The target date for eradicating Guinea worm has been delayed 10 years, and that may be overly optimistic

Humans contract the Guinea worm parasite by ingesting water containing fleas infected with guinea worm larvae. The devastating and nightmarish symptoms don't show up until around a year later:

a stringy worm that is 60 to 90 centimetres erupts through the skin on the leg or foot. Its excruciatingly painful journey out of the body can take weeks. To relieve the burning sensation, many people wade into the nearest body of water — often the same pond from which they drink. When an adult worm enters the water, it releases larvae, and the cycle starts anew.

Because scientists thought the parasite required on humans for transmission, it was believed that Guinea worm could be eradicated. In 1986, The World Health Assembly endorsed a plan targeting the parasite for extinction through the use of larvicides, and by educating people to use water filters and stay out of bodies of water if infected. The plan largely worked:

An international partnership — led by the Carter Center in Atlanta, Georgia — has reduced the number of new infections from 3.5 million per year in 1986 to just 28 in 2018.

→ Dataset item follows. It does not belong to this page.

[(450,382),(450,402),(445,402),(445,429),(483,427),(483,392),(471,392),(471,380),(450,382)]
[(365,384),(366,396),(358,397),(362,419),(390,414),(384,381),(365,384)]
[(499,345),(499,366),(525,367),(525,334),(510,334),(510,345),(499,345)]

Unfortunately, new cases indicate that animals might be able to transmit guinea worms after all. Cases in Chad may be related to dogs in a way scientists don't yet understand. Other pockets of contamination have also been discovered:

The discovery in 2013 of infected baboons — a first — in a small forested area in southern Ethiopia also has researchers scratching their heads. So far, scientists have found 15 baboons with Guinea-worm disease. The eradication programme has hired hunters to find and map water sources deep in the forest, which are then treated with larvicide. Individual baboons have been collared and are being tracked to find out where they eat, drink and sleep. A key question, Cleaveland says, is whether baboons, like dogs, can sustain transmission independently.

Accordingly, the WHO has move target date for eradicating the disease from 2020 to 2030. NPR notes that the target date has already been delayed several times for the original target of 1991, and that scientists remain optimistic:

Jessica Fairley, a tropical disease epidemiologist at Emory University, told NPR in an email that the date change wasn't a big surprise.

"In the realm of disease control, targets are generally getting more realistic (and thus pushed later and later), and so it is with guinea worm," she said. "I am confident that some of the challenges, like conflict areas and the canine reservoir, will be overcome in the next decade. It is better to be realistic and deliberate."